I don’t shame myself for creating this protection spell because BIPOC weathering is real and, on the whole, most feel less inclined to push their social boundaries after the pandemic. I honor the parts of myself that have kept me safe, sane, and present at work and in my personal relationships.  

The trade-off for personal protection has been a profound distancing from people I’ve pre-judged as harmful. It’s easier to stick to a narrative of binaries: my people vs. them. And it’s not totally unfounded because I have been harmed by those that have a different world view. The problem is that pre-judging and remaining in my protective silo hasn’t allowed me to reach the people that need to hear (and could ultimately advance) GEO’s message the most. 

This thought became even more crystallized through the closing keynote by Anand Giridharadas at 2023 The Colorado Health Symposium. Author of The Persuaders, Giridharadas spoke about the political Left’s tendency to create more barriers to joining their causes because someone doesn’t have all the “right” words, education, or experience. He detailed stories of effective persuaders – working on the frontlines of trans justice work, environmental protection, and against racism – and their tactics for reaching people who think and act very differently than them. 

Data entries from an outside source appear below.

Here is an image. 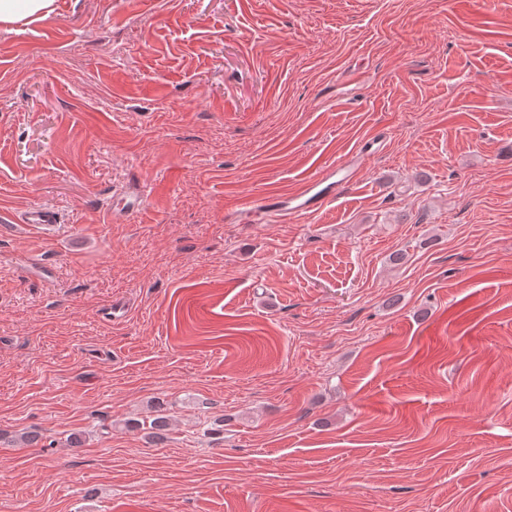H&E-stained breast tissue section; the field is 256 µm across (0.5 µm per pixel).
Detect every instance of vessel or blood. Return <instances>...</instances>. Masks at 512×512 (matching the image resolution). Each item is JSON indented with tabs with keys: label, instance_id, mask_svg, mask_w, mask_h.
<instances>
[{
	"label": "vessel or blood",
	"instance_id": "b4317fda",
	"mask_svg": "<svg viewBox=\"0 0 512 512\" xmlns=\"http://www.w3.org/2000/svg\"><path fill=\"white\" fill-rule=\"evenodd\" d=\"M372 149V142L363 143L357 153L333 161L310 178L297 193L269 195L255 200V211L270 222H280L291 216H310L319 213L355 182L360 157L370 154ZM17 221L50 231L61 223L62 218L54 209L36 206L19 214Z\"/></svg>",
	"mask_w": 512,
	"mask_h": 512
}]
</instances>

These persuaders made traction by approaching each conversation with humility and openness, seeking to understand someone else’s experience and how they’ve landed on certain behaviors around trans exclusion, for example. Once hearing people’s stories, these persuaders were able to thread moments of connection and highlight shared values or beliefs (i.e. “fighting for the underdog”). From there, they were able to show how that core value or belief is exactly why they believe in respecting trans people’s rights and ability to thrive.  

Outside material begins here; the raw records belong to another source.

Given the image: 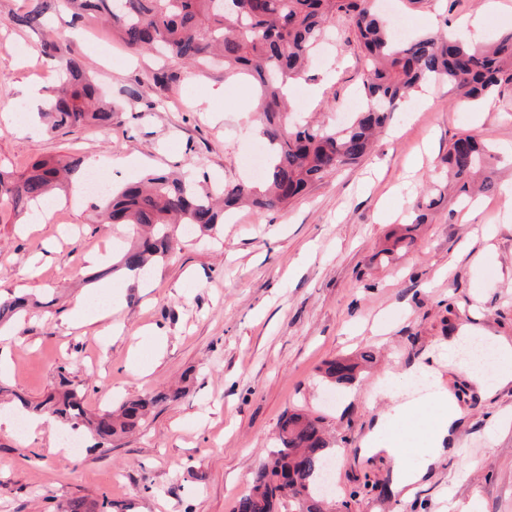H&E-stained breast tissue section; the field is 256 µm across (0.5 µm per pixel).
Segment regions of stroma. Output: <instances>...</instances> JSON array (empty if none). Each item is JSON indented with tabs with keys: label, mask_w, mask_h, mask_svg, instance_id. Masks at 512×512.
Here are the masks:
<instances>
[{
	"label": "stroma",
	"mask_w": 512,
	"mask_h": 512,
	"mask_svg": "<svg viewBox=\"0 0 512 512\" xmlns=\"http://www.w3.org/2000/svg\"><path fill=\"white\" fill-rule=\"evenodd\" d=\"M390 2L413 33L479 13L476 41L512 30V0L489 14L484 0ZM23 6L0 0V114L30 112L21 122L0 117V167L20 173L78 155L116 183L148 172L243 177L244 159L260 145L256 116L243 109L252 85L225 78L220 65L187 68L130 50L90 15L61 12L54 32L111 98L118 121L47 132L30 90H51L57 65L37 53L40 32L15 26ZM165 72L178 75L167 87L155 81ZM363 74L354 29L341 22L292 89L296 117L346 123ZM157 98L167 108L148 110ZM462 134L490 147L499 186L467 210L432 185L446 177L448 143ZM82 189L77 180L51 196L49 221L25 213L0 223V296L41 302L0 328V386L38 402L65 376L92 413L170 386L182 393L106 452L86 432L78 450H61L56 421L32 440L0 430V512H59L77 498L127 512H234L292 409L323 419L336 512H512V384L488 391L461 368L410 371L466 325L512 342V98L463 107L448 85H428L400 104L365 159L285 207L244 208L215 231L182 236L143 278L112 271L131 231L97 224ZM434 196L438 205L416 223ZM103 283L120 300L84 324L74 301ZM366 351L373 361L353 383L321 380L326 362ZM441 389L466 414L450 452L403 494L390 464L360 451L388 436L422 456ZM408 402L414 413L376 429L393 404Z\"/></svg>",
	"instance_id": "1"
}]
</instances>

To successfully persuade, approach each opportunity with curiosity – not judgment. Possibility over prejudice. Without these rich conversations rooted in understanding, we are not going to make strides in the movements that we care about, especially not in racial equity in philanthropy.

The truth is that everyone is working from the knowledge, skills, assumptions, hypotheses and resources at their disposal. Oftentimes protecting themselves or their families. What’s possible if I approached these people with the same respect and empathy that I’m asking of them? It’s a worthy hypothesis to test. I recognize there is a privilege in having the opportunity to broach these subjects in a safe and well-resourced manner. Not every person or conversation is safe.  

But when people authentically desire to be in dialogue to listen and understand, I think about what I’m called to do working for an organization trying to shift philanthropic culture and practice. Without me leaning into uncomfortable conversations, I’m potentially not reaching people who could join the movement to create institutional and systemic change. 

After the 2024 election, I feel our country headed toward an inflection point. We can’t collectively solve problems while committing to divisive and polarizing behaviors. I am reminded of Giridharadas’s resonant metaphor as it relates to the Left’s adherence to in-group and out-group dynamics. He says that rather than being a bouncer at a club, our ethos should be one of creating the most welcoming cookout at a public park.  

When someone believes something fundamentally different but still wants to know what tune you are playing, offer them a drink and ask them what road took them to this moment. Perhaps there are a couple of familiar bumps in the road. If you’re not feeling ready to gather, I hear and respect you. For those that feel safe to do so, join me in hosting the cookout together.